(GIVEN INFORMATION)
-- -- --
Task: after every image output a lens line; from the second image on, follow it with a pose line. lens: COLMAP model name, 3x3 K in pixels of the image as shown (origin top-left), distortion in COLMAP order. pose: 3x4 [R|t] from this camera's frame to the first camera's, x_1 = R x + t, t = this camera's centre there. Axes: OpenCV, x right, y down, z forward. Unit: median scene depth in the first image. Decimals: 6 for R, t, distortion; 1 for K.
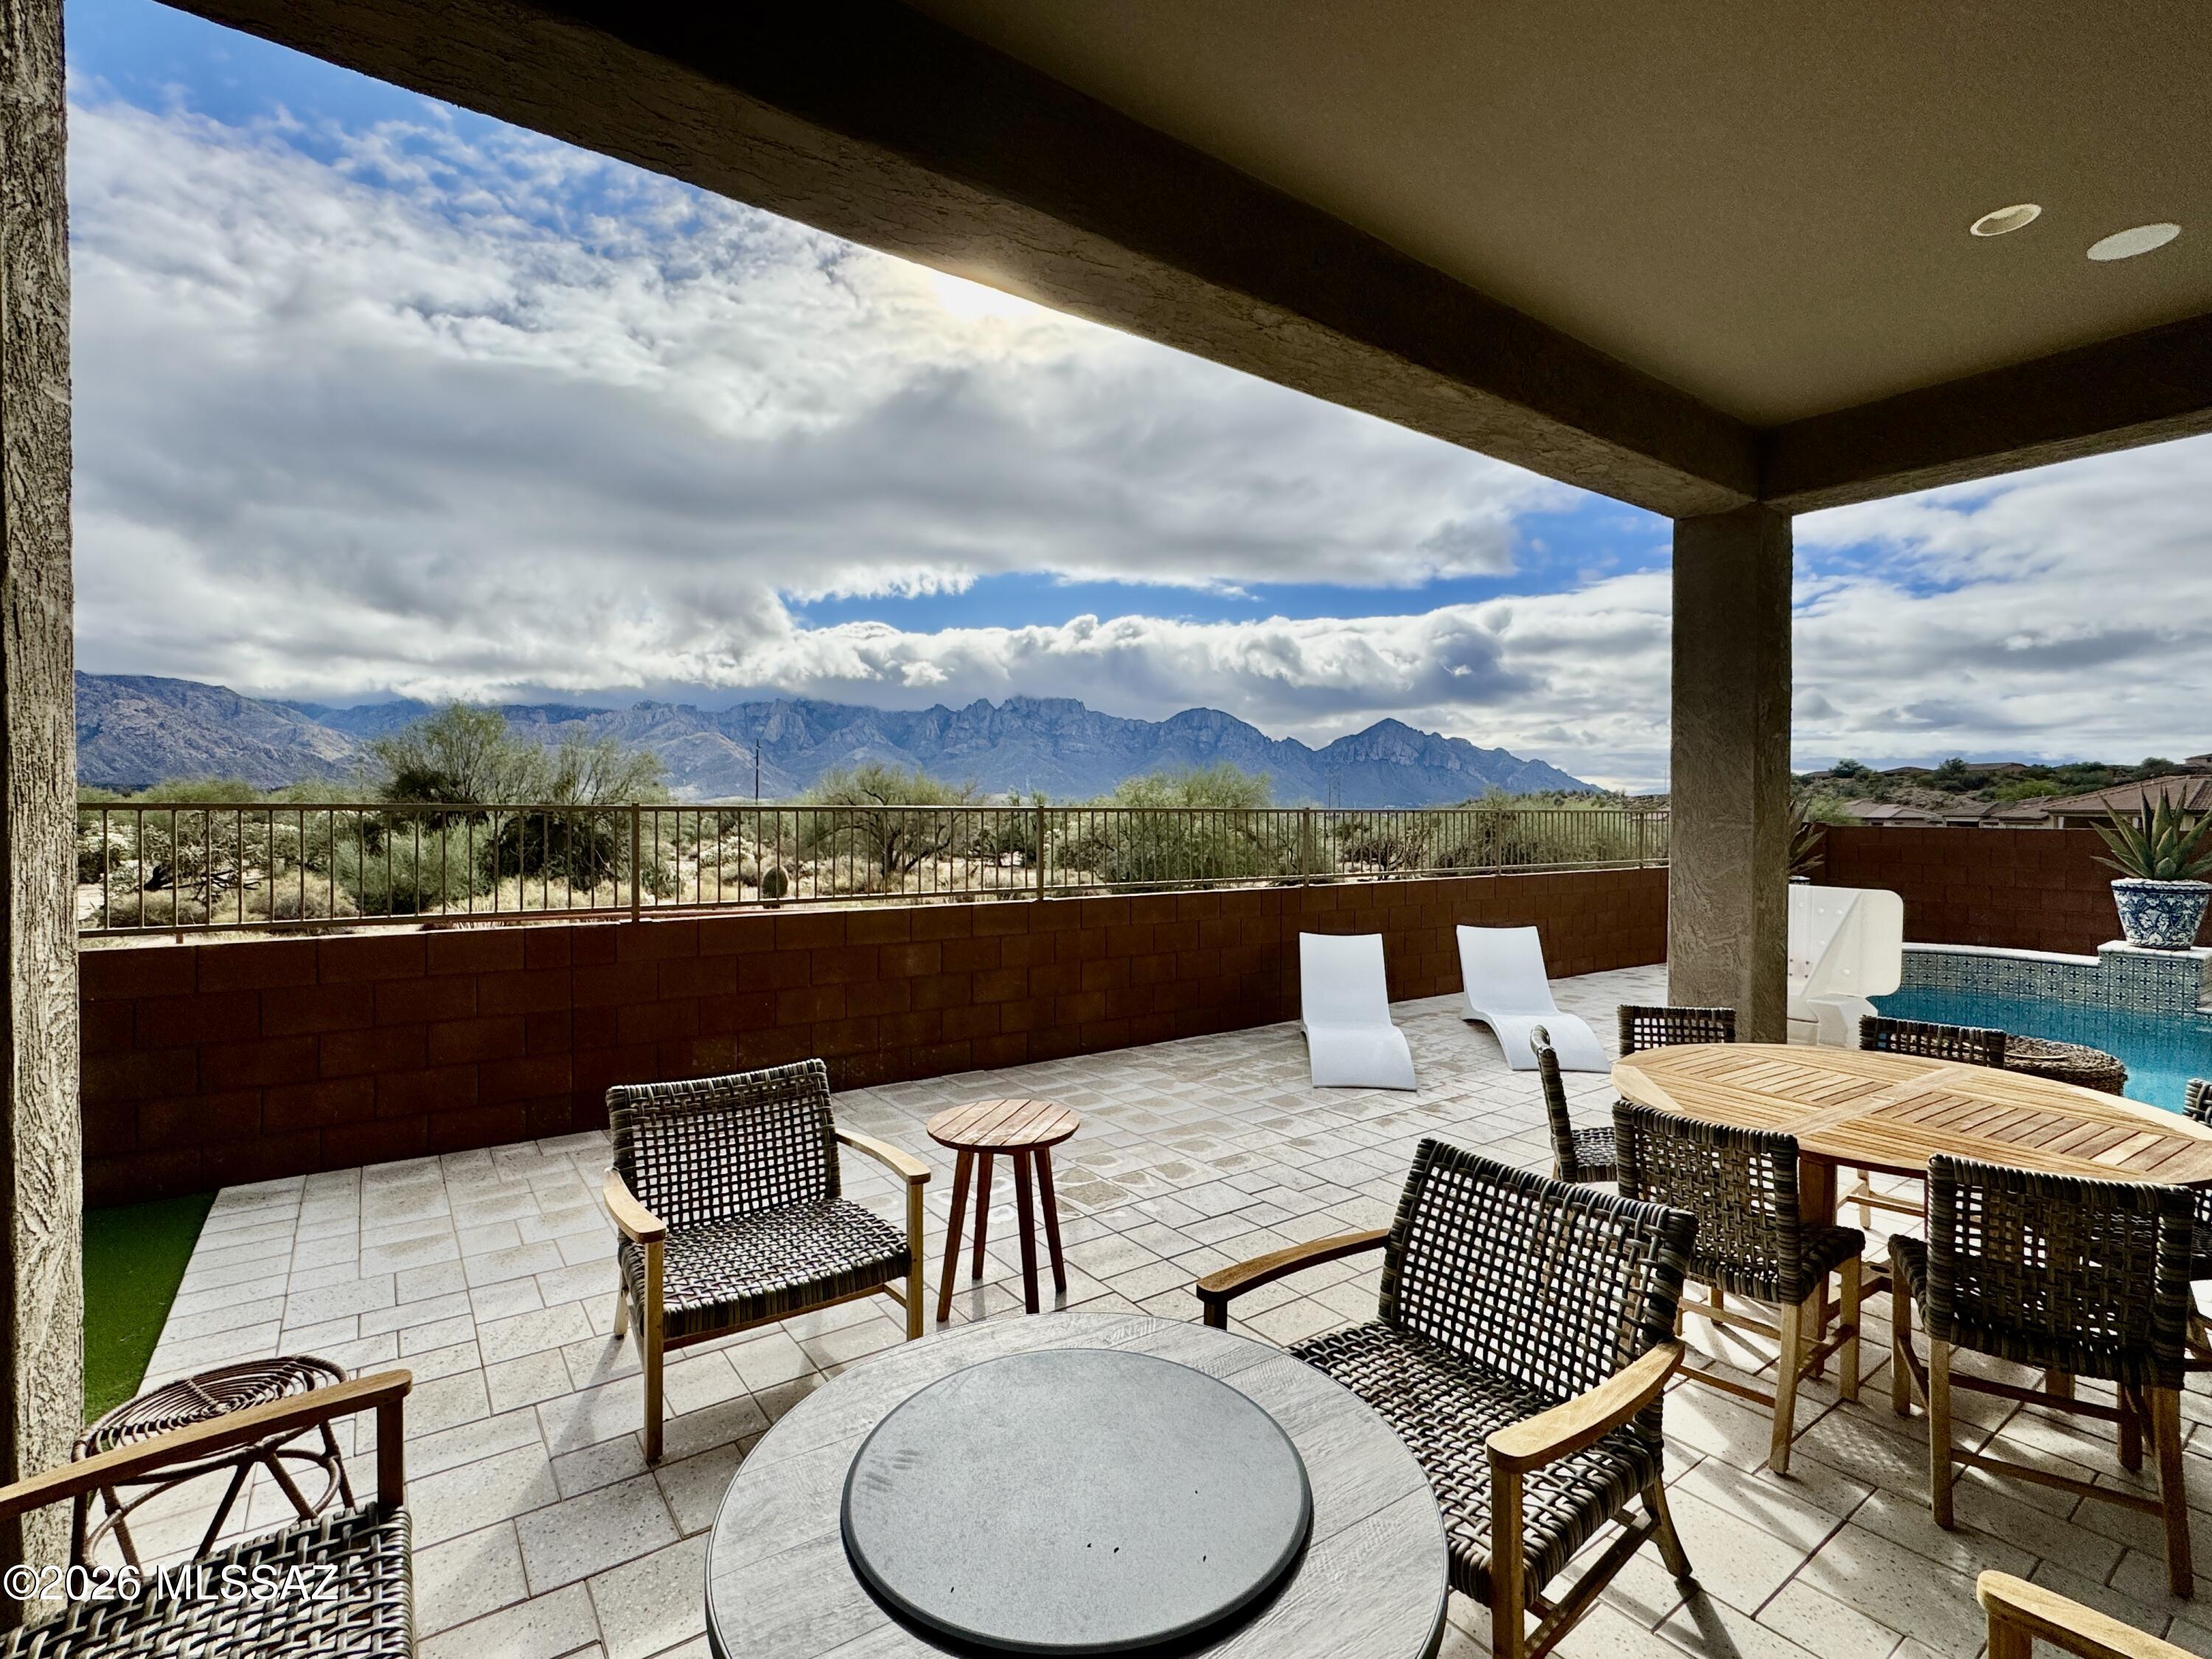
lens RADIAL K [[1014.2, 0, 1103.5], [0, 1014.2, 830.5], [0, 0, 1]] dist [0.003793, 0.000369]
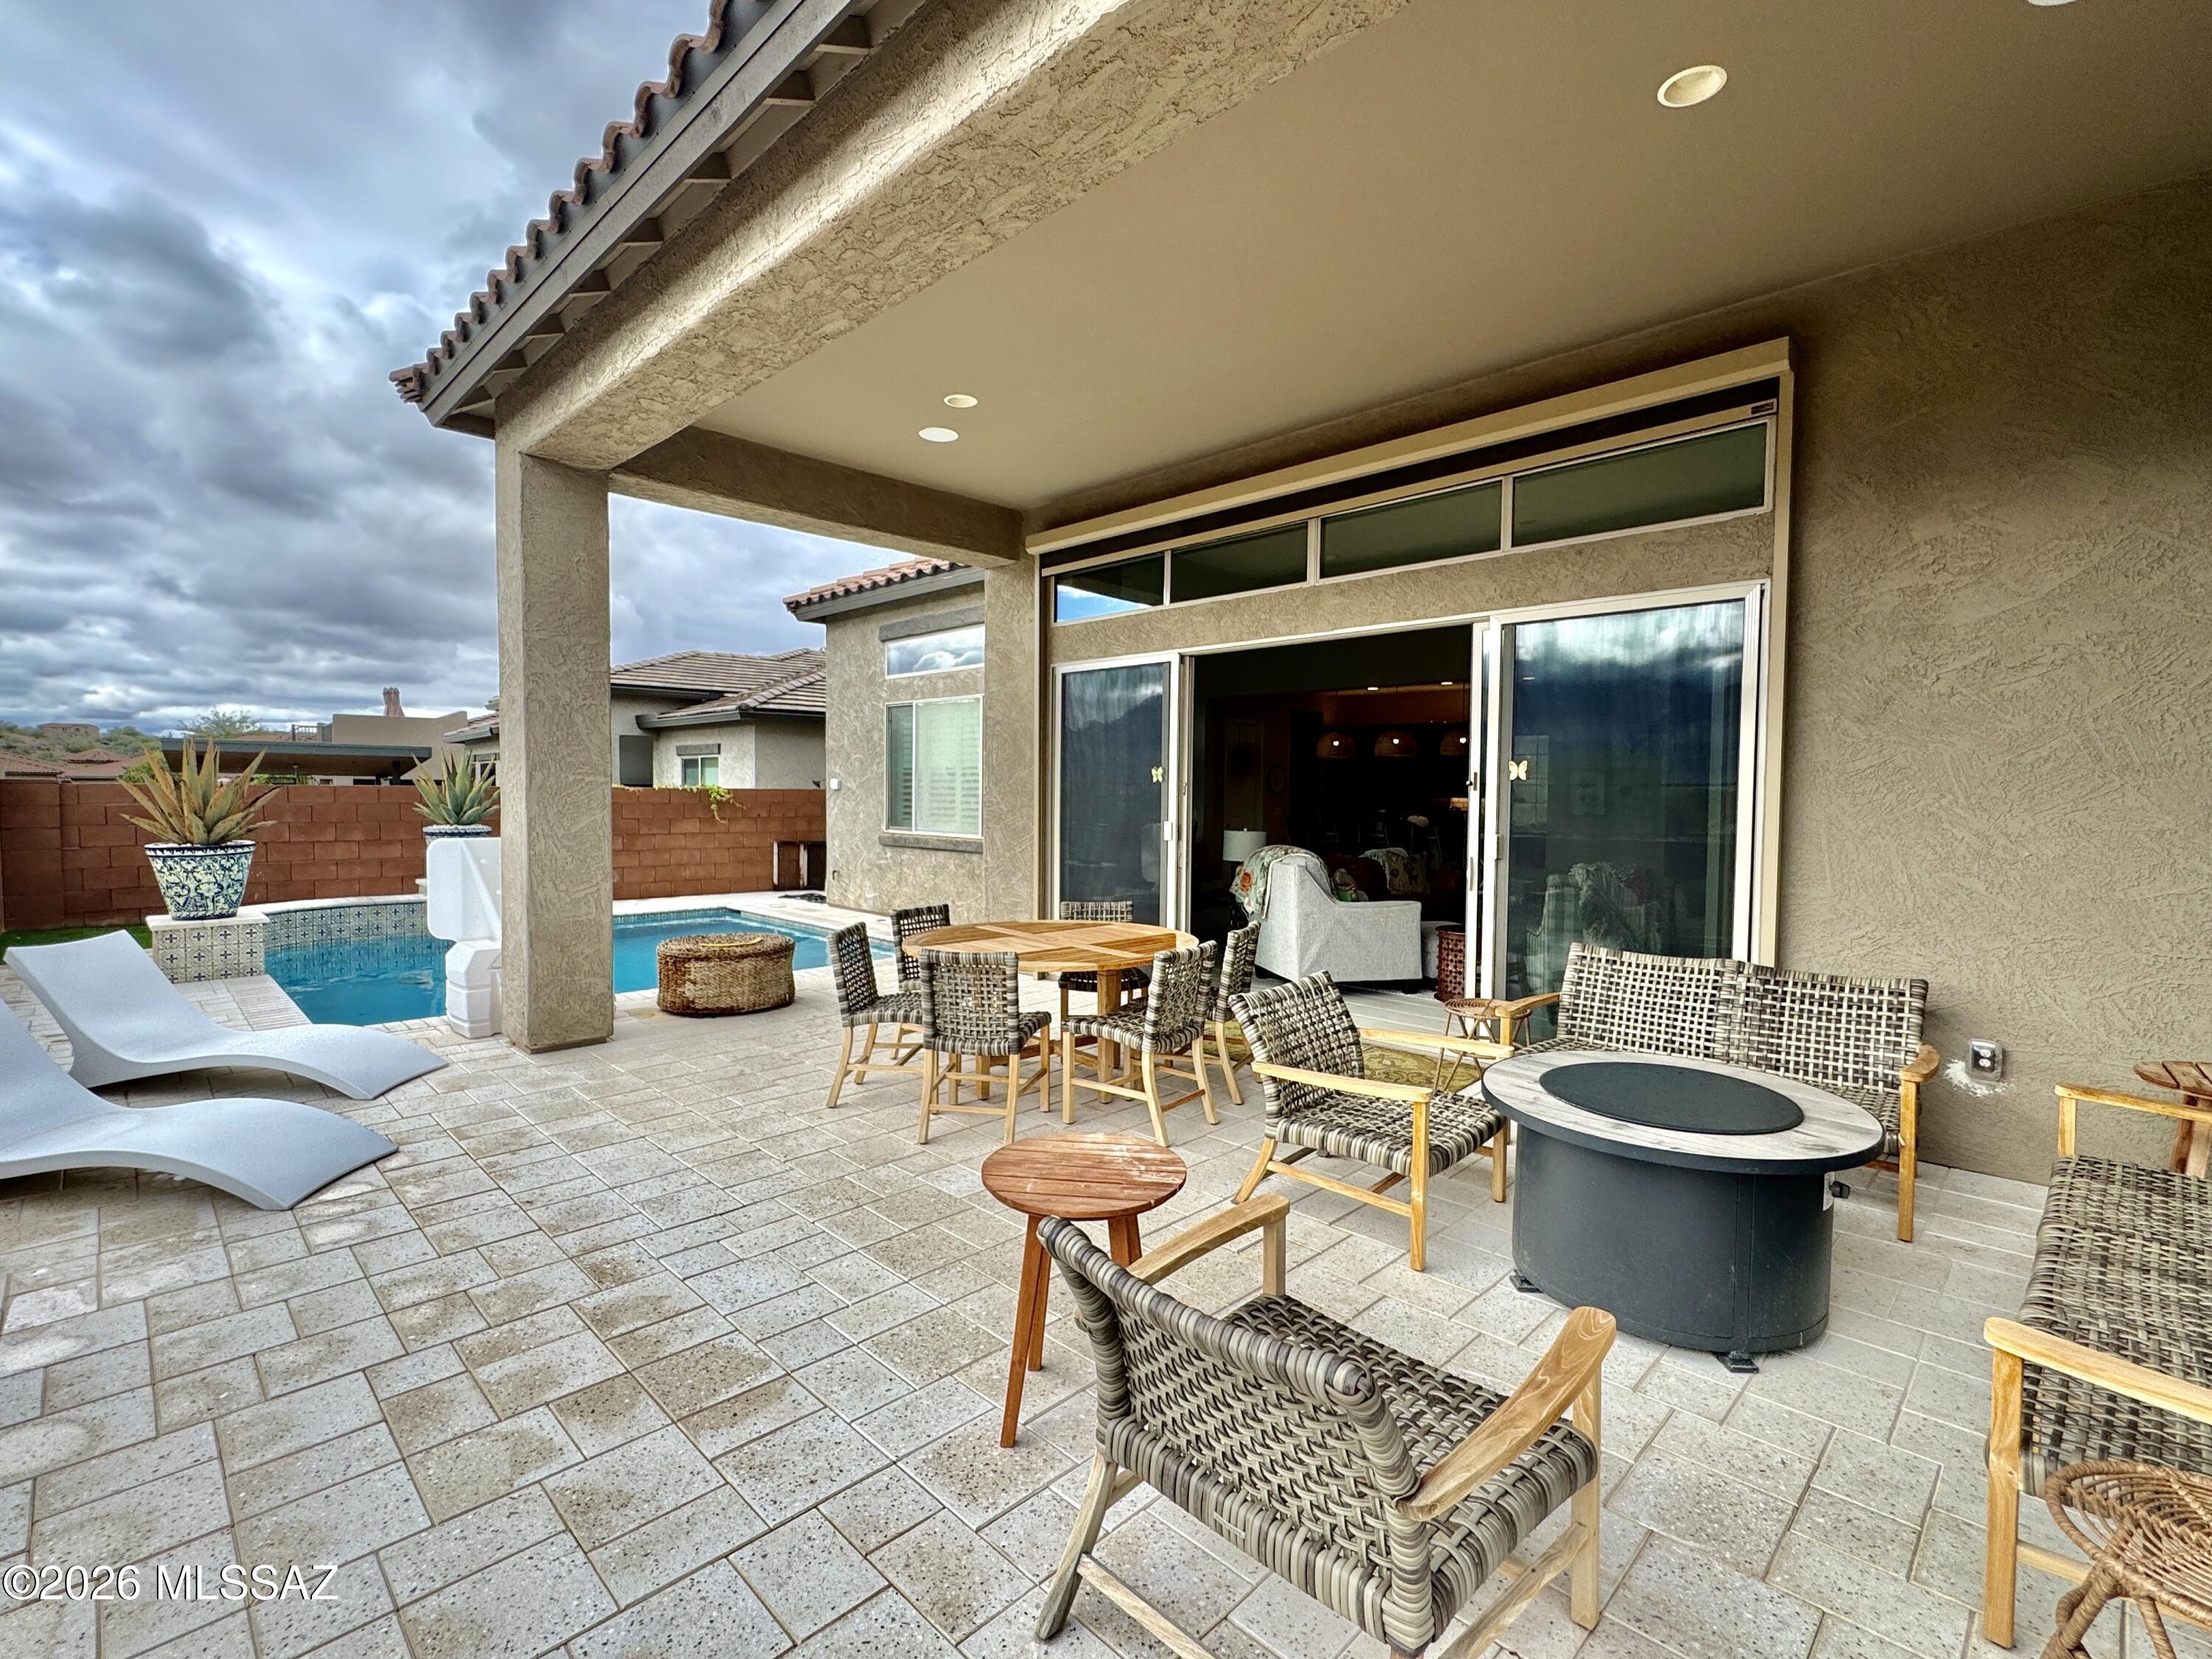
lens RADIAL K [[1014.2, 0, 1111.4], [0, 1014.2, 824.4], [0, 0, 1]] dist [0.003793, 0.000369]
pose [[-0.162407, -0.040735, 0.985883, -0.467231], [0.008730, 0.999049, 0.042717, 0.002518], [-0.986685, 0.015544, -0.161897, 0.624271]]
-- -- --
(WHAT THE TASK REQUIRES)
Without including any pictures, reproduce the listing exactly.

(TASK ANSWER)
Task: after every image output a lens line; from the second image on, follow it with a pose line. lens: COLMAP model name, 3x3 K in pixels of the image as shown (origin top-left), distortion in COLMAP order. pose: 3x4 [R|t] from this camera's frame to the first camera's, x_1 = R x + t, t = this camera's centre there. Axes: OpenCV, x right, y down, z forward. Unit: median scene depth in the first image. Decimals: 6 for R, t, distortion; 1 for K.
lens RADIAL K [[1014.2, 0, 1103.5], [0, 1014.2, 830.5], [0, 0, 1]] dist [0.003793, 0.000369]
lens RADIAL K [[1014.2, 0, 1111.4], [0, 1014.2, 824.4], [0, 0, 1]] dist [0.003793, 0.000369]
pose [[-0.162407, -0.040735, 0.985883, -0.467231], [0.008730, 0.999049, 0.042717, 0.002518], [-0.986685, 0.015544, -0.161897, 0.624271]]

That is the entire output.